**REQUIREMENT**
The answer must consist of the entire listing, repeated exactly.

■ ■ ■ ■ ■ ■ ■

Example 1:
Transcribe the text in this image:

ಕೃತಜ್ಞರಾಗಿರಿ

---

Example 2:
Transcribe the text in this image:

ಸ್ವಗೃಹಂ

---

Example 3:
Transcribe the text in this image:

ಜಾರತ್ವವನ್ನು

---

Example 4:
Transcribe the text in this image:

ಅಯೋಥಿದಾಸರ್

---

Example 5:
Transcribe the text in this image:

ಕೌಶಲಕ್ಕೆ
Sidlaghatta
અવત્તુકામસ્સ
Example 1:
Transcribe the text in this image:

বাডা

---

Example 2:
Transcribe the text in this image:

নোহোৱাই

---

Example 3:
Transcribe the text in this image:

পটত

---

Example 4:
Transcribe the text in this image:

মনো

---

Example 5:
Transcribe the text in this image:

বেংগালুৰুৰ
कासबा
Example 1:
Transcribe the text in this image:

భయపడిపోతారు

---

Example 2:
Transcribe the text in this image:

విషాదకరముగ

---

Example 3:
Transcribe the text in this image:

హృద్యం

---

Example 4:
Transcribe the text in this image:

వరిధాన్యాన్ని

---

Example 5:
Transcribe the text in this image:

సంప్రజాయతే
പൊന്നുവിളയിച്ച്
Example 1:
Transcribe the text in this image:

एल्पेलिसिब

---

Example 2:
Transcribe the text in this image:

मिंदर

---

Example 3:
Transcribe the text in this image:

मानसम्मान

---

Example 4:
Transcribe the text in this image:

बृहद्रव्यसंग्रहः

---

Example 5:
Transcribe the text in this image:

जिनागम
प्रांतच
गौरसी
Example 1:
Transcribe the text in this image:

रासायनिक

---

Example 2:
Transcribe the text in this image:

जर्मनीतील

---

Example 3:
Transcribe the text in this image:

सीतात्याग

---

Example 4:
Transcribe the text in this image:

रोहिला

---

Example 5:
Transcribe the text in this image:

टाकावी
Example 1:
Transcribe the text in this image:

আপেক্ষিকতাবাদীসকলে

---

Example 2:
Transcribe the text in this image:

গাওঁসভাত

■ ■ ■ ■ ■ ■ ■

**SOLUTION TO THE EXERCISE**
Example 1:
Transcribe the text in this image:

ಕೃತಜ್ಞರಾಗಿರಿ

---

Example 2:
Transcribe the text in this image:

ಸ್ವಗೃಹಂ

---

Example 3:
Transcribe the text in this image:

ಜಾರತ್ವವನ್ನು

---

Example 4:
Transcribe the text in this image:

ಅಯೋಥಿದಾಸರ್

---

Example 5:
Transcribe the text in this image:

ಕೌಶಲಕ್ಕೆ
Sidlaghatta
અવત્તુકામસ્સ
Example 1:
Transcribe the text in this image:

বাডা

---

Example 2:
Transcribe the text in this image:

নোহোৱাই

---

Example 3:
Transcribe the text in this image:

পটত

---

Example 4:
Transcribe the text in this image:

মনো

---

Example 5:
Transcribe the text in this image:

বেংগালুৰুৰ
कासबा
Example 1:
Transcribe the text in this image:

భయపడిపోతారు

---

Example 2:
Transcribe the text in this image:

విషాదకరముగ

---

Example 3:
Transcribe the text in this image:

హృద్యం

---

Example 4:
Transcribe the text in this image:

వరిధాన్యాన్ని

---

Example 5:
Transcribe the text in this image:

సంప్రజాయతే
പൊന്നുവിളയിച്ച്
Example 1:
Transcribe the text in this image:

एल्पेलिसिब

---

Example 2:
Transcribe the text in this image:

मिंदर

---

Example 3:
Transcribe the text in this image:

मानसम्मान

---

Example 4:
Transcribe the text in this image:

बृहद्रव्यसंग्रहः

---

Example 5:
Transcribe the text in this image:

जिनागम
प्रांतच
गौरसी
Example 1:
Transcribe the text in this image:

रासायनिक

---

Example 2:
Transcribe the text in this image:

जर्मनीतील

---

Example 3:
Transcribe the text in this image:

सीतात्याग

---

Example 4:
Transcribe the text in this image:

रोहिला

---

Example 5:
Transcribe the text in this image:

टाकावी
Example 1:
Transcribe the text in this image:

আপেক্ষিকতাবাদীসকলে

---

Example 2:
Transcribe the text in this image:

গাওঁসভাত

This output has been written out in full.